> _PROBLEM_: The entries are to be given back verbatim; no picture is to be copied.

> _Revision tracking records_:
=== Section Start ===
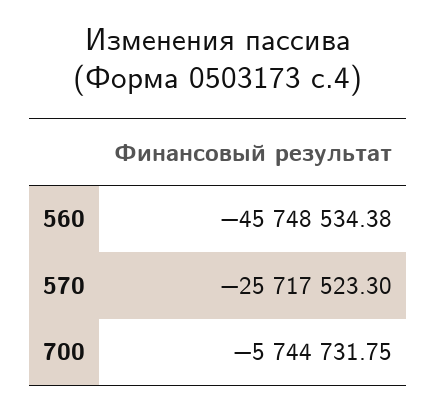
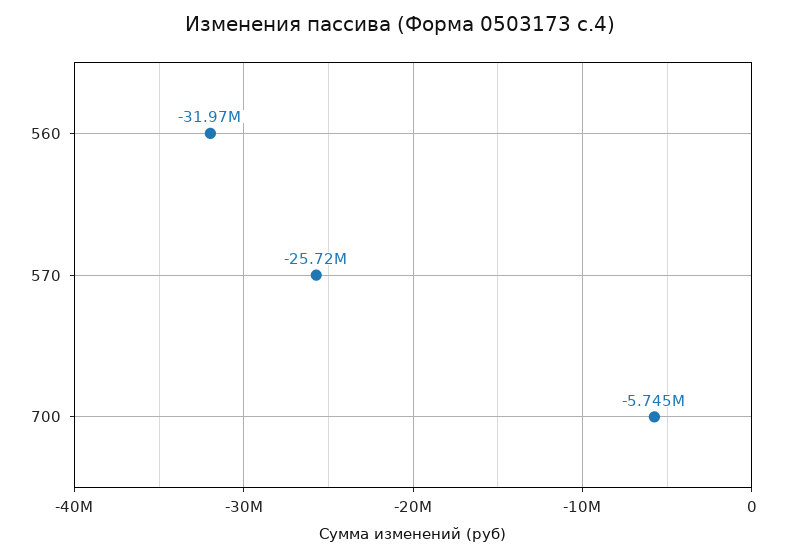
560: -45748534.38 -> -31970000

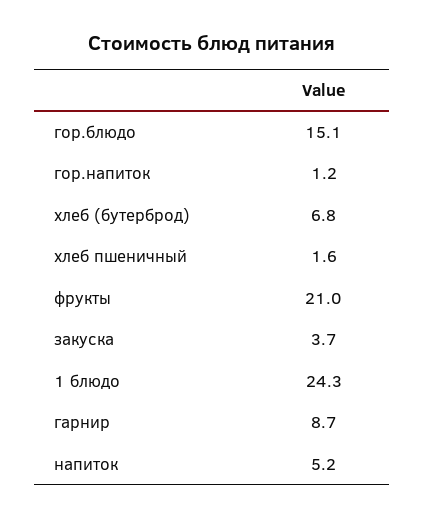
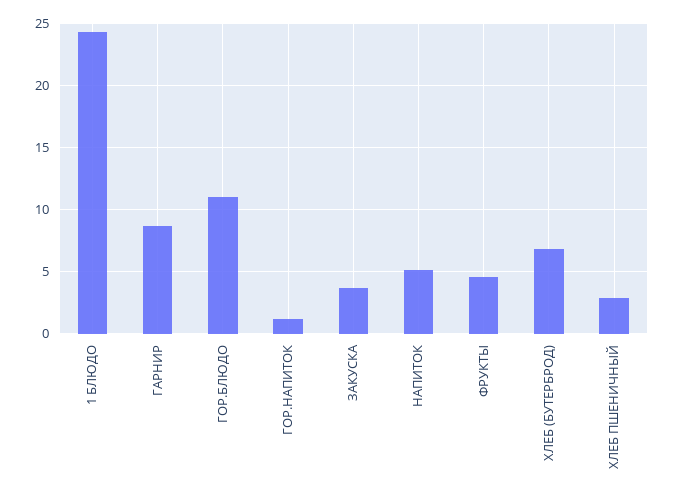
гор.блюдо: 15.1 -> 11
хлеб пшеничный: 1.6 -> 3
фрукты: 21 -> 4.5

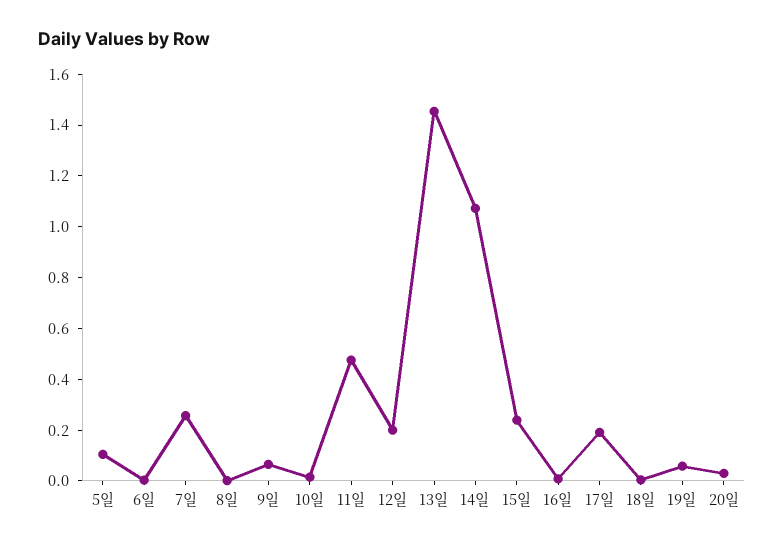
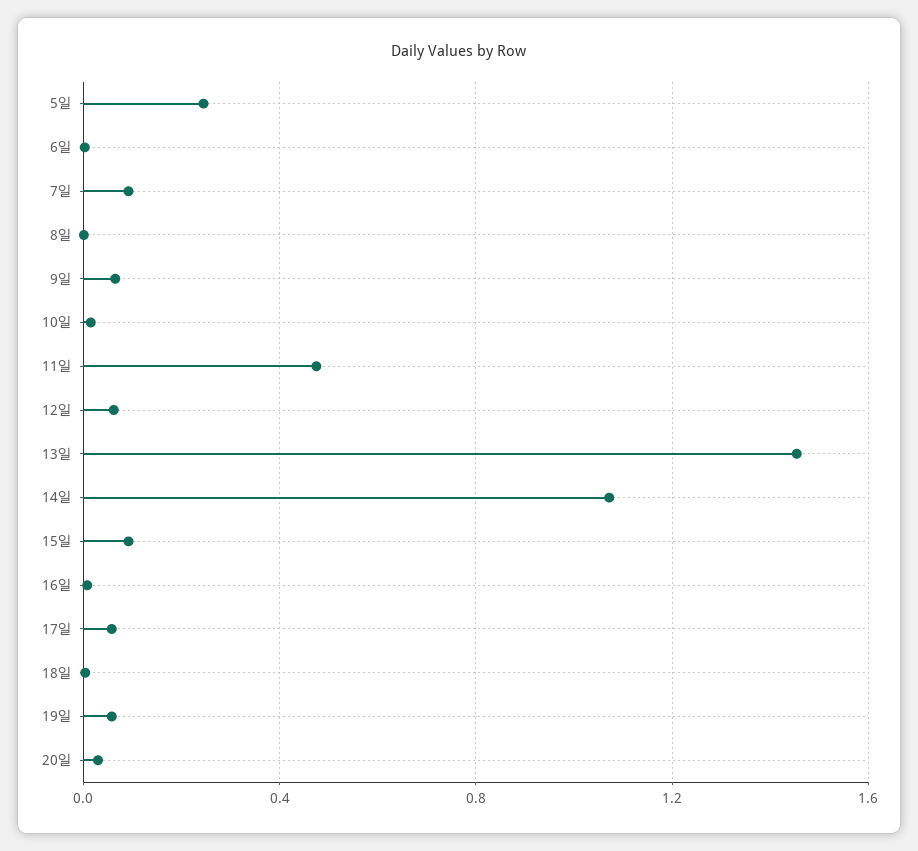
5일: 0.1 -> 0.25
7일: 0.25 -> 0.1
12일: 0.2 -> 0.05
15일: 0.25 -> 0.1
17일: 0.2 -> 0.05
=== Section End ===
> _ANSWER TO THE PROBLEM_:
560: -45748534.38 -> -31970000

гор.блюдо: 15.1 -> 11
хлеб пшеничный: 1.6 -> 3
фрукты: 21 -> 4.5

5일: 0.1 -> 0.25
7일: 0.25 -> 0.1
12일: 0.2 -> 0.05
15일: 0.25 -> 0.1
17일: 0.2 -> 0.05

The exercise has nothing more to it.